■ Collected data:
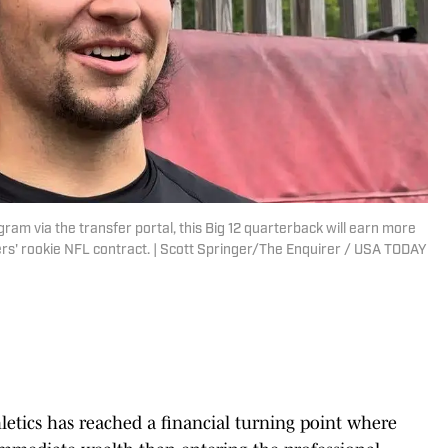
gram via the transfer portal, this Big 12 quarterback will earn more
rs' rookie NFL contract. | Scott Springer/The Enquirer / USA TODAY
letics has reached a financial turning point where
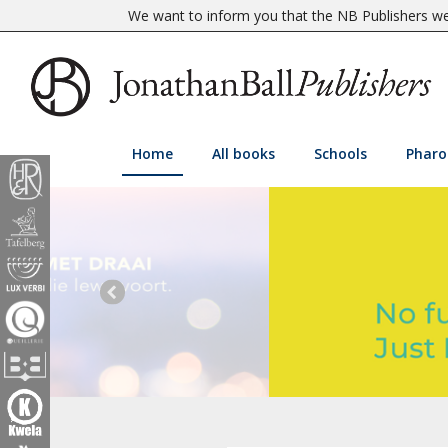
We want to inform you that the NB Publishers web
Home
All books
Schools
Pharo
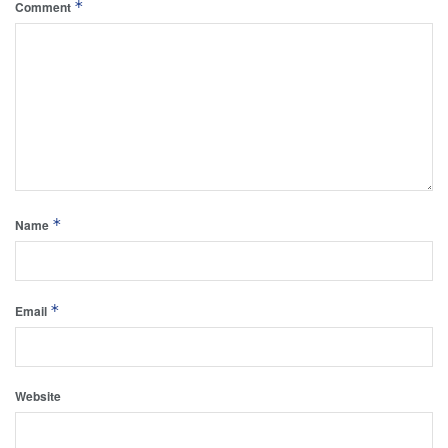
*
Comment
*
Name
*
Email
Website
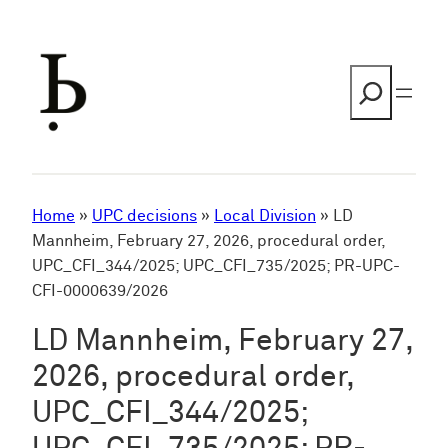
Skip
to
content
Search
Home
»
UPC decisions
»
Local Division
»
LD
Mannheim, February 27, 2026, procedural order,
UPC_CFI_344/2025; UPC_CFI_735/2025; PR-UPC-
CFI-0000639/2026
LD Mannheim, February 27,
2026, procedural order,
UPC_CFI_344/2025;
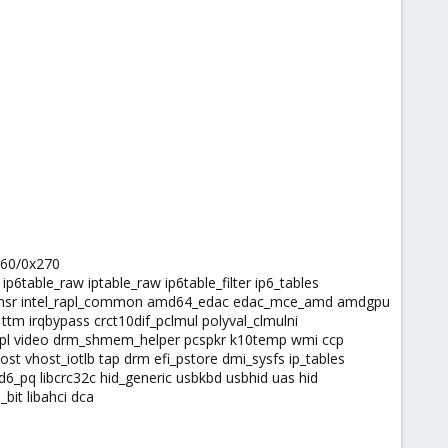
260/0x270
 ip6table_raw iptable_raw ip6table_filter ip6_tables
el_rapl_msr intel_rapl_common amd64_edac edac_mce_amd amdgpu
 irqbypass crct10dif_pclmul polyval_clmulni
e rapl video drm_shmem_helper pcspkr k10temp wmi ccp
st vhost_iotlb tap drm efi_pstore dmi_sysfs ip_tables
d6_pq libcrc32c hid_generic usbkbd usbhid uas hid
bit libahci dca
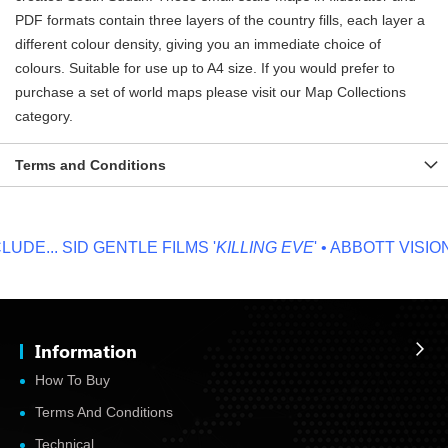
PDF formats contain three layers of the country fills, each layer a
different colour density, giving you an immediate choice of
colours. Suitable for use up to A4 size. If you would prefer to
purchase a set of world maps please visit our Map Collections
category.
Terms and Conditions
DE...
SID GENTLE FILMS '
KILLING EVE
' • ABBOTT VISION '
Information
How To Buy
Terms And Conditions
Technical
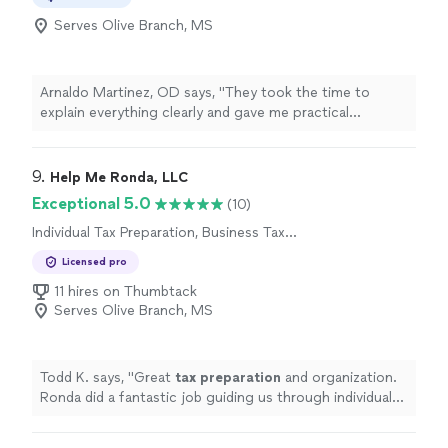
Serves Olive Branch, MS
Arnaldo Martinez, OD says, "
They took the time to
explain everything clearly and gave me practical
strategies to
prepare
for future
tax
years.
"
9. 
Help Me Ronda, LLC
Exceptional 5.0
(10)
Individual Tax Preparation, Business Tax
Preparation
Licensed pro
11 hires on Thumbtack
Serves Olive Branch, MS
Todd K. says, "
Great
tax
preparation
and organization.
Ronda did a fantastic job guiding us through individual
as well as business
taxes
. Highly recommended!!
"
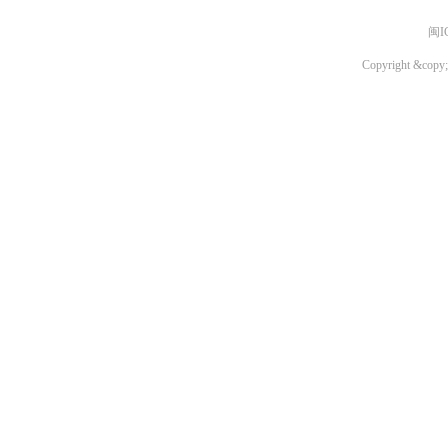
闽I
Copyright &copy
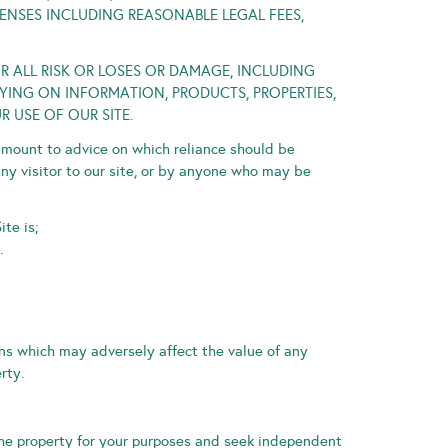
PENSES INCLUDING REASONABLE LEGAL FEES,
OR ALL RISK OR LOSES OR DAMAGE, INCLUDING
ING ON INFORMATION, PRODUCTS, PROPERTIES,
 USE OF OUR SITE.
amount to advice on which reliance should be
any visitor to our site, or by anyone who may be
te is;
.
ons which may adversely affect the value of any
rty.
 the property for your purposes and seek independent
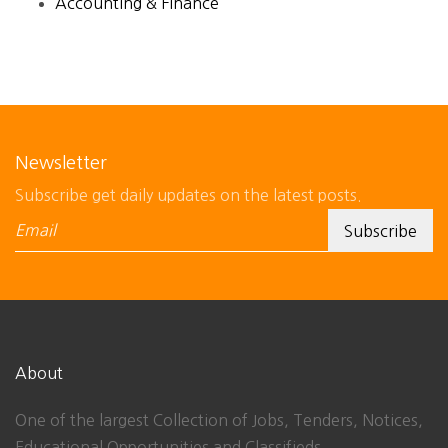
Accounting & Finance
Newsletter
Subscribe get daily updates on the latest posts.
About
One of the largest Collection of Jobs, Tenders, Notices,
Educational Opportunities and Classifieds.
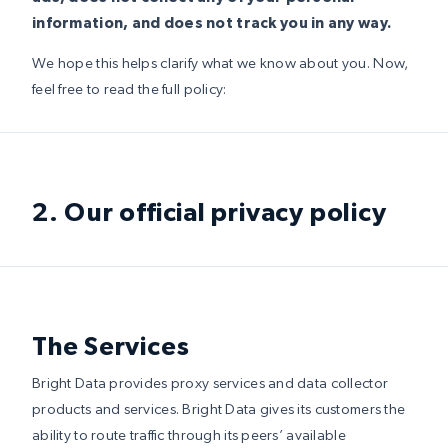
information, and does not track you in any way.
We hope this helps clarify what we know about you. Now,
feel free to read the full policy:
2. Our official privacy policy
The Services
Bright Data provides proxy services and data collector
products and services. Bright Data gives its customers the
ability to route traffic through its peers’ available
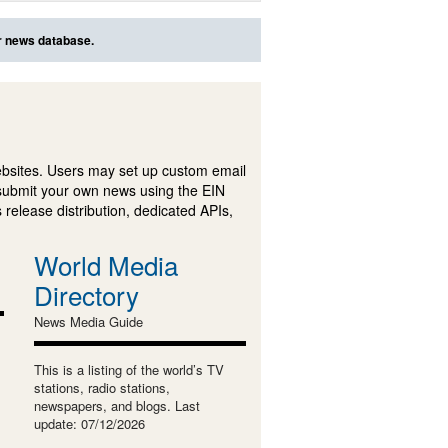
ur news database.
ebsites. Users may set up custom email
submit your own news using the EIN
 release distribution, dedicated APIs,
World Media
Directory
News Media Guide
This is a listing of the world’s TV
stations, radio stations,
newspapers, and blogs. Last
update: 07/12/2026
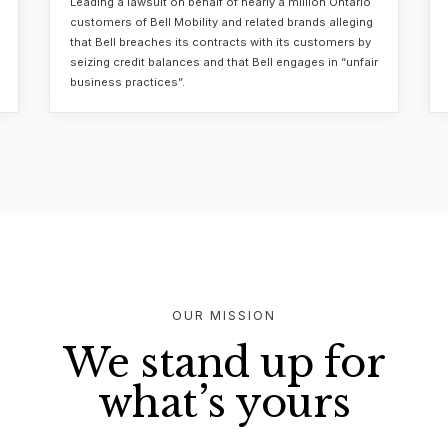
Leading a lawsuit on behalf of nearly a million Ontario
customers of Bell Mobility and related brands alleging
that Bell breaches its contracts with its customers by
seizing credit balances and that Bell engages in “unfair
business practices”.
OUR MISSION
We stand up for
what’s yours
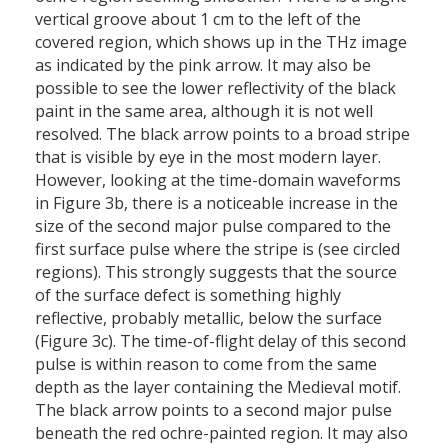
vertical groove about 1 cm to the left of the
covered region, which shows up in the THz image
as indicated by the pink arrow. It may also be
possible to see the lower reflectivity of the black
paint in the same area, although it is not well
resolved. The black arrow points to a broad stripe
that is visible by eye in the most modern layer.
However, looking at the time-domain waveforms
in Figure 3b, there is a noticeable increase in the
size of the second major pulse compared to the
first surface pulse where the stripe is (see circled
regions). This strongly suggests that the source
of the surface defect is something highly
reflective, probably metallic, below the surface
(Figure 3c). The time-of-flight delay of this second
pulse is within reason to come from the same
depth as the layer containing the Medieval motif.
The black arrow points to a second major pulse
beneath the red ochre-painted region. It may also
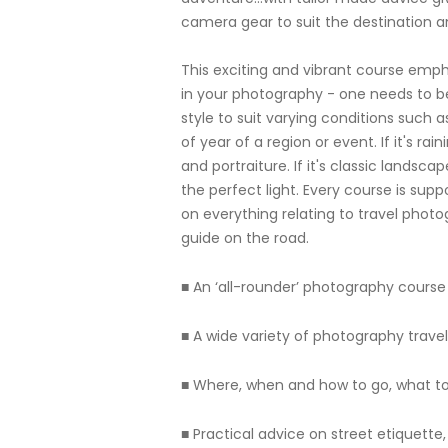
camera gear to suit the destination an
This exciting and vibrant course emph
in your photography - one needs to b
style to suit varying conditions such 
of year of a region or event. If it's ra
and portraiture. If it's classic landsc
the perfect light. Every course is su
on everything relating to travel photo
guide on the road.
■ An ‘all-rounder’ photography course 
■ A wide variety of photography trave
■ Where, when and how to go, what to
■ Practical advice on street etiquett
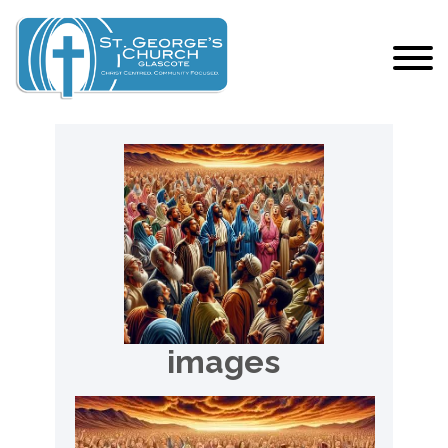
images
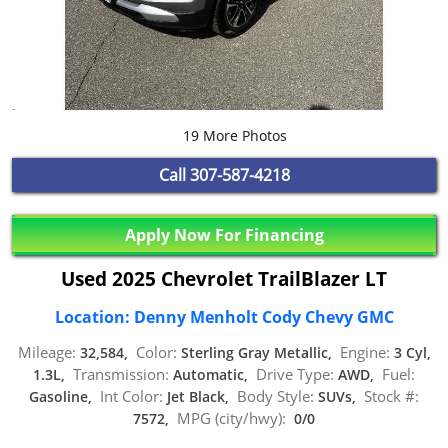
19 More Photos
Call
307-587-4218
Apply Now For Financing
Used 2025 Chevrolet TrailBlazer LT
Location: Denny Menholt Cody Chevy GMC
Mileage:
Color:
Engine:
32,584,
Sterling Gray Metallic,
3 Cyl,
Transmission:
Drive Type:
Fuel:
1.3L,
Automatic,
AWD,
Int Color:
Body Style:
Stock #:
Gasoline,
Jet Black,
SUVs,
MPG (city/hwy):
7572,
0/0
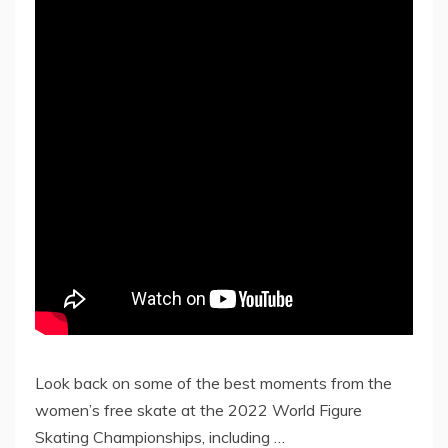
Look back on some of the best moments from the
women’s free skate at the 2022 World Figure
Skating Championships, including …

■ WHAT YOU SHOULD DO:
From the collected data above, list every line that contains the string "course".

■ ANSWER BOX:
This exciting and vibrant course emph
the perfect light. Every course is su
■ An ‘all-rounder’ photography course 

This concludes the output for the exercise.